■ What the exercise asks ■
If an entry contains a picture, omit that picture and transcribe everything else exactly.

##### Task input #####

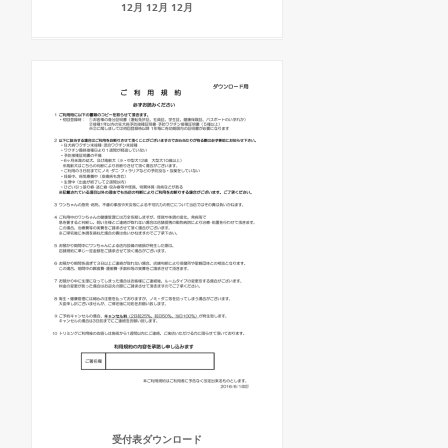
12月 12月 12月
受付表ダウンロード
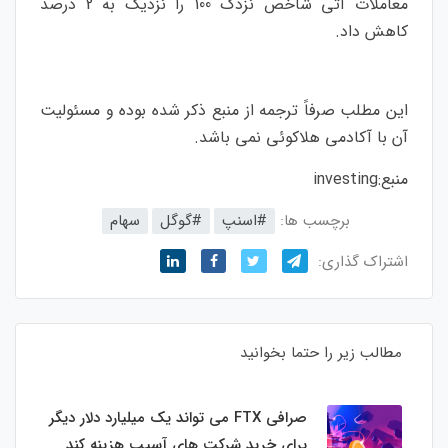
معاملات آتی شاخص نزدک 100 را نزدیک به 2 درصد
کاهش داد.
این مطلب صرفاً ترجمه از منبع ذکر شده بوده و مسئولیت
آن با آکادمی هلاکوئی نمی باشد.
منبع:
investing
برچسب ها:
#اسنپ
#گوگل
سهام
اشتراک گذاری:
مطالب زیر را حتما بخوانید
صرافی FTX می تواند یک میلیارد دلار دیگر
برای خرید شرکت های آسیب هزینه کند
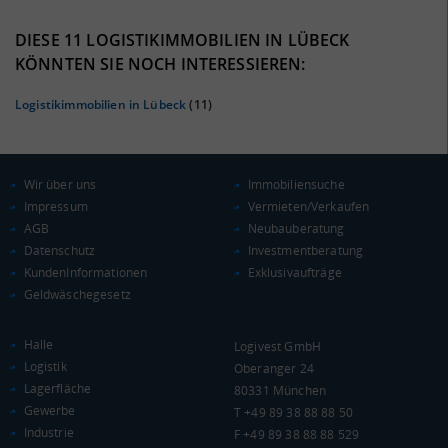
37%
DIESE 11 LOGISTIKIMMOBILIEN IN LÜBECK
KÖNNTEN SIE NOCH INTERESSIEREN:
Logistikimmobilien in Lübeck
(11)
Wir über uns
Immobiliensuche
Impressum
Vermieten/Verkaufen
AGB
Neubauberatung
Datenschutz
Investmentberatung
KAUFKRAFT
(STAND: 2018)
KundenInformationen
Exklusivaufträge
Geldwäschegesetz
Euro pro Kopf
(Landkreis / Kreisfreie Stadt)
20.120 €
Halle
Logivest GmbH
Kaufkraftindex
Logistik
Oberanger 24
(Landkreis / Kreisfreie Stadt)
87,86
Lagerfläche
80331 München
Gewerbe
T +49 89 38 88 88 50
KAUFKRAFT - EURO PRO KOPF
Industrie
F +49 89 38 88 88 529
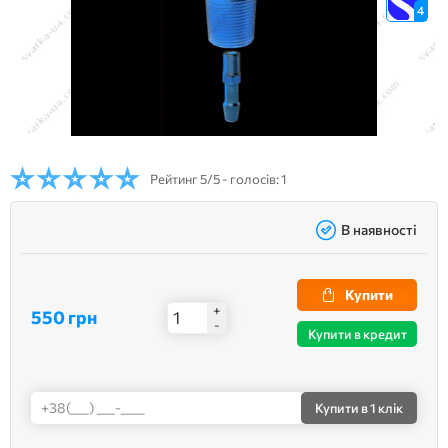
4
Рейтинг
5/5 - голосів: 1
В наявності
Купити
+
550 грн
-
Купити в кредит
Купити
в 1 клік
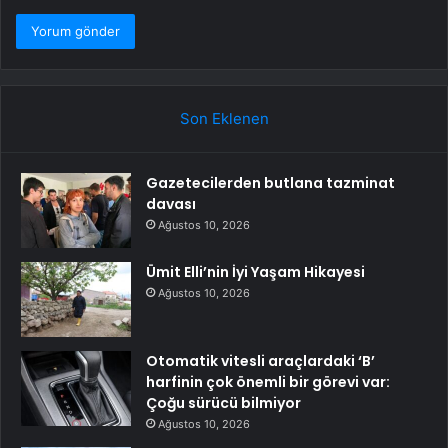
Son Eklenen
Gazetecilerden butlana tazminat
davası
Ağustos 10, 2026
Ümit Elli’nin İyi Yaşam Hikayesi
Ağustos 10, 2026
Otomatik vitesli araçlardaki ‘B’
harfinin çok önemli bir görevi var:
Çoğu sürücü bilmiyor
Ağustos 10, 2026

#####

■ Written solution ■
12月 12月 12月
受付表ダウンロード
معاملات آتی شاخص نزدک 100 را نزدیک به 2 درصد
کاهش داد.
این مطلب صرفاً ترجمه از منبع ذکر شده بوده و مسئولیت
آن با آکادمی هلاکوئی نمی باشد.
منبع:
investing
برچسب ها:
#اسنپ
#گوگل
سهام
اشتراک گذاری:
مطالب زیر را حتما بخوانید
صرافی FTX می تواند یک میلیارد دلار دیگر
برای خرید شرکت های آسیب هزینه کند
37%
DIESE 11 LOGISTIKIMMOBILIEN IN LÜBECK
KÖNNTEN SIE NOCH INTERESSIEREN:
Logistikimmobilien in Lübeck
(11)
Wir über uns
Immobiliensuche
Impressum
Vermieten/Verkaufen
AGB
Neubauberatung
Datenschutz
Investmentberatung
KAUFKRAFT
(STAND: 2018)
KundenInformationen
Exklusivaufträge
Geldwäschegesetz
Euro pro Kopf
(Landkreis / Kreisfreie Stadt)
20.120 €
Halle
Logivest GmbH
Kaufkraftindex
Logistik
Oberanger 24
(Landkreis / Kreisfreie Stadt)
87,86
Lagerfläche
80331 München
Gewerbe
T +49 89 38 88 88 50
KAUFKRAFT - EURO PRO KOPF
Industrie
F +49 89 38 88 88 529
4
Рейтинг
5/5 - голосів: 1
В наявності
Купити
+
550 грн
-
Купити в кредит
Купити
в 1 клік
Son Eklenen
Gazetecilerden butlana tazminat
davası
Ağustos 10, 2026
Ümit Elli’nin İyi Yaşam Hikayesi
Ağustos 10, 2026
Otomatik vitesli araçlardaki ‘B’
harfinin çok önemli bir görevi var:
Çoğu sürücü bilmiyor
Ağustos 10, 2026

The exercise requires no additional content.